古くから伝わるイギリスの民話を原作にディズニーオリジナルの改変を加えて制作された教訓ミュージカルファンタジー。
監督はウォルトから引き継いで数々のミッキー・マウス作品を監督した事で知られる、バート・ジレット。ディズニー草創期を支えた人物です。
ストーリーを担当したのは白雪姫〜眠れる森の美女までほぼ全ての長編作品や数多くの短編作品のストーリーに携わったテッド・シアーズと同じく同時期のディズニーストーリーに多大な貢献をしたウェッブ・スミス。
この2人は共に絵コンテ(ストーリーボード)というシステムを世界で初めて考案・開発した一人です。
現在でもアニメーションや実写映画に欠かせない工程てある【絵コンテ】は、この時期ディズニースタジオで初めて生み出されたシステムでした。
さらにグーフィーやプルートの専属声優を担当し今作でもボイスキャストを務めたピント・コルヴィグがストーリーアーティストとしても参加しています。
音楽はシリー・シンフォニーの発案者でもあるカール・スターリング。
そして初期ディズニーミュージックの要として「白雪姫」「ダンボ」「バンビ」等の錚々たる作品を手掛けたフランク・チャーチルが楽曲制作を担当。「狼なんか怖くない (Who's Afraid of the Big Bad Wolf)」を描き下ろしました。
ボイスキャストとしては前述のピント・コルヴィグ(プラクティカル・ピッグ)に加え、ビリー・ブレッチャー(ビッグ・バッド・ウルフ)、ドロシー・コンプトン(ファイファー・ピッグ)、メアリー・モダー(フィドラー・ピッグ)が務めました。
公開直後から短編アニメーションとしては規格外の爆発的な収益と評価を獲得し1934年のアカデミー賞を受賞。

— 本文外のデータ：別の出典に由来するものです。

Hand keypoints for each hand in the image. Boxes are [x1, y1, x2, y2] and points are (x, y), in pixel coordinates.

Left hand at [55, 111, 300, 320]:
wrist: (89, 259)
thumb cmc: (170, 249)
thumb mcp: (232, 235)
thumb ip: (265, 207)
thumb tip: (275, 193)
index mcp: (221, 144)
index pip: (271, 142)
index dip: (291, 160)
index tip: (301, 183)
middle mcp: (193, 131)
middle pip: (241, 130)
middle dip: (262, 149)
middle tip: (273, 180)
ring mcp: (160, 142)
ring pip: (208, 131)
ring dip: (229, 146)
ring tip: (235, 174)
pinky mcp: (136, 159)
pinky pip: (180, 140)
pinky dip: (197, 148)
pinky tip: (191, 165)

実質上の短編アニメーション界のトップに君臨する程の圧倒的な人気を集めます。
特にフランク・チャーチルが制作した劇中のミュージカルナンバー「狼なんか怖くない (Who's Afraid of the Big Bad Wolf)」は大ヒットソングとなり、大恐慌に苦しむアメリカを励ます応援歌として大きく世間に流行しました。
短編アニメーションが社会全体にもたらした影響としては最大級の物であり、同ジャンルの飛躍、さらにはディズニーが後の世界初長編アニメーション映画制作など挑戦的な試みを行っていく為の大きな足がかりになったと言われています。

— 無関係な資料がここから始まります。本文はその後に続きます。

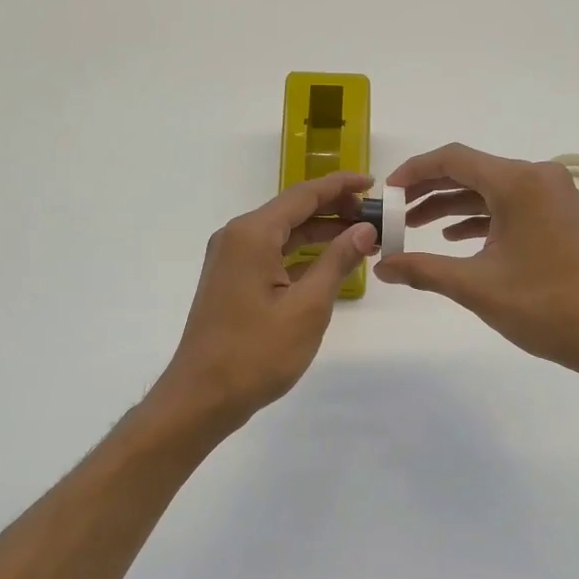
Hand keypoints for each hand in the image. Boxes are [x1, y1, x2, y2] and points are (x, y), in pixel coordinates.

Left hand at [154, 172, 376, 430]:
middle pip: (293, 210)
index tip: (374, 182)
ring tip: (361, 238)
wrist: (203, 396)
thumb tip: (364, 229)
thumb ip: (337, 261)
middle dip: (334, 210)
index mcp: (252, 234)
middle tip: (376, 216)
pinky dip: (302, 254)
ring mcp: (231, 259)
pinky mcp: (232, 280)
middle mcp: (237, 237)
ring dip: (320, 233)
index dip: (341, 186)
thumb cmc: (257, 353)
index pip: (304, 195)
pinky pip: (272, 254)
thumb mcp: (308, 307)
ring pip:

現在でもその人気は衰えず、ミッキー達レギュラーキャラクター以外の短編作品としては今も尚圧倒的な知名度を誇り、他の名だたるスターキャラクター達と肩を並べるディズニーの大きな代表作として世界中に愛され続けています。
又「短編アニメーション映画として歴史上最も成功した作品」として映画史においてもマスターピースとなっている1本でもあります。